In this Industry Perspective, insideHPC editor Rich Brueckner asks our readers an important question: What Would You Do with an Exaflop?
The SC14 conference this year is centered around the theme of HPC Matters. You can help carry this message by producing your own #HPCMatters videos, and maybe even win yourself a free pass for the conference.
When I talk to people in the know, discussions of why HPC Matters tend to veer off into the future and the scientific breakthroughs that will be made possible by Exascale computing. And if you leave off the part about high energy physics, concrete examples seem to be few and far between.

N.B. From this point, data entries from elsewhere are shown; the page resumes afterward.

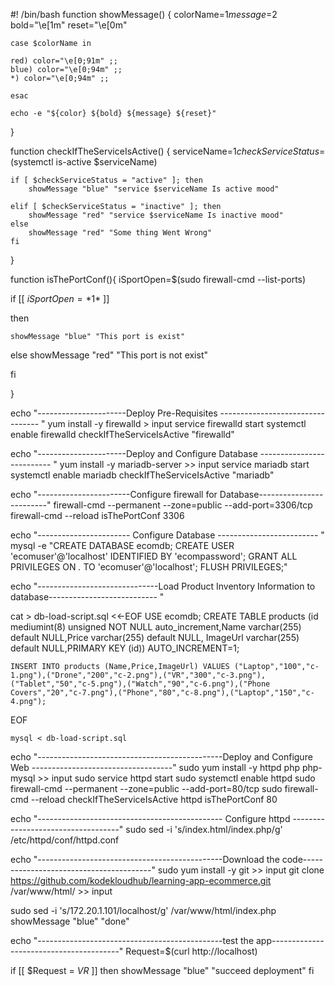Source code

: #! /bin/bash
function showMessage() {
    colorName=$1
    message=$2
    bold="\e[1m"
    reset="\e[0m"

    case $colorName in

    red) color="\e[0;91m" ;;
    blue) color="\e[0;94m" ;;
    *) color="\e[0;94m" ;;

    esac

    echo -e "${color} ${bold} ${message} ${reset}"

}

function checkIfTheServiceIsActive() {
    serviceName=$1
    checkServiceStatus=$(systemctl is-active $serviceName)

    if [ $checkServiceStatus = "active" ]; then
        showMessage "blue" "service $serviceName Is active mood"

    elif [ $checkServiceStatus = "inactive" ]; then
        showMessage "red" "service $serviceName Is inactive mood"
    else
        showMessage "red" "Some thing Went Wrong"
    fi
}

function isThePortConf(){
 iSportOpen=$(sudo firewall-cmd --list-ports)
 
 if [[ $iSportOpen = *$1* ]]
  
 then

    showMessage "blue" "This port is exist"
 
 else
     showMessage "red" "This port is not exist"

 fi

}

echo "----------------------Deploy Pre-Requisites --------------------------------- "
yum install -y firewalld > input
 service firewalld start
 systemctl enable firewalld
checkIfTheServiceIsActive "firewalld"

echo "----------------------Deploy and Configure Database --------------------------
"
 yum install -y mariadb-server >> input
 service mariadb start
 systemctl enable mariadb
checkIfTheServiceIsActive "mariadb"

echo "-----------------------Configure firewall for Database-------------------------"
 firewall-cmd --permanent --zone=public --add-port=3306/tcp
 firewall-cmd --reload
 isThePortConf 3306




 echo  "----------------------- Configure Database ------------------------- "
 mysql -e "CREATE DATABASE ecomdb; CREATE USER 'ecomuser'@'localhost' IDENTIFIED BY 'ecompassword';
 GRANT ALL PRIVILEGES ON *.* TO 'ecomuser'@'localhost'; FLUSH PRIVILEGES;"


 echo  "------------------------------Load Product Inventory Information to database--------------------------- "

cat > db-load-script.sql <<-EOF
    USE ecomdb;
    CREATE TABLE products (id mediumint(8) unsigned NOT NULL auto_increment,Name varchar(255) default NULL,Price varchar(255) default NULL, ImageUrl varchar(255) default NULL,PRIMARY KEY (id)) AUTO_INCREMENT=1;

    INSERT INTO products (Name,Price,ImageUrl) VALUES ("Laptop","100","c-1.png"),("Drone","200","c-2.png"),("VR","300","c-3.png"),("Tablet","50","c-5.png"),("Watch","90","c-6.png"),("Phone Covers","20","c-7.png"),("Phone","80","c-8.png"),("Laptop","150","c-4.png");
EOF

    mysql < db-load-script.sql

echo "----------------------------------------------Deploy and Configure Web -----------------------------------"
    sudo yum install -y httpd php php-mysql >> input
    sudo service httpd start
    sudo systemctl enable httpd
    sudo firewall-cmd --permanent --zone=public --add-port=80/tcp
    sudo firewall-cmd --reload
    checkIfTheServiceIsActive httpd
    isThePortConf 80

echo "---------------------------------------------- Configure httpd -----------------------------------"
sudo sed -i 's/index.html/index.php/g' /etc/httpd/conf/httpd.conf


echo "----------------------------------------------Download the code----------------------------------------"
sudo yum install -y git >> input
git clone https://github.com/kodekloudhub/learning-app-ecommerce.git /var/www/html/ >> input

sudo sed -i 's/172.20.1.101/localhost/g' /var/www/html/index.php
 showMessage "blue" "done"

echo "----------------------------------------------test the app----------------------------------------"
Request=$(curl http://localhost)

if [[ $Request = *VR* ]]
then
 showMessage "blue" "succeed deployment"
fi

Someday soon, the surgeon might run a detailed computer simulation of blood flowing through the patient’s arteries, showing how millions of red blood cells jostle and tumble through the small vessels. The simulation would identify the best repair strategy. With a fast enough computer, it could all be done in a few minutes, while the operation is under way. This is the vision of Efthimios Kaxiras, the John Hasbrouck Van Vleck Professor of Pure and Applied Physics. As leader of an interdisciplinary research group, he has built just such a simulation of “hemodynamics,” tracing the movements of several million blood cells through the filigree network of coronary arteries that supply oxygen to the heart muscle. But simulating just one second of blood flow—the duration of a single human heartbeat—took five hours on one of the world’s fastest supercomputers a few years ago. If such models are to transform medical practice, they will need computers that run a thousand times faster.

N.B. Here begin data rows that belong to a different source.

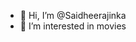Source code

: - 👋 Hi, I’m @Saidheerajinka
- 👀 I’m interested in movies
  

<!---
Saidheerajinka/Saidheerajinka is a ✨ special ✨ repository because its `README.md` (this file) appears on your GitHub profile.
You can click the Preview link to take a look at your changes.
--->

I believe that stories like this are the key to communicating the impact HPC has our lives and how powerful it can become in the future.
To find more stories like this, I’d like to poll our readers.
What would you do with an Exaflop? Tweet your answers with the hashtag: #WhyAnExaflop?
If this sounds familiar, it may be because we tried a similar campaign called “What Would You Do With a Teraflop?” back at Sun Microsystems in 2007. Now, all we have to do is increase it by several orders of magnitude.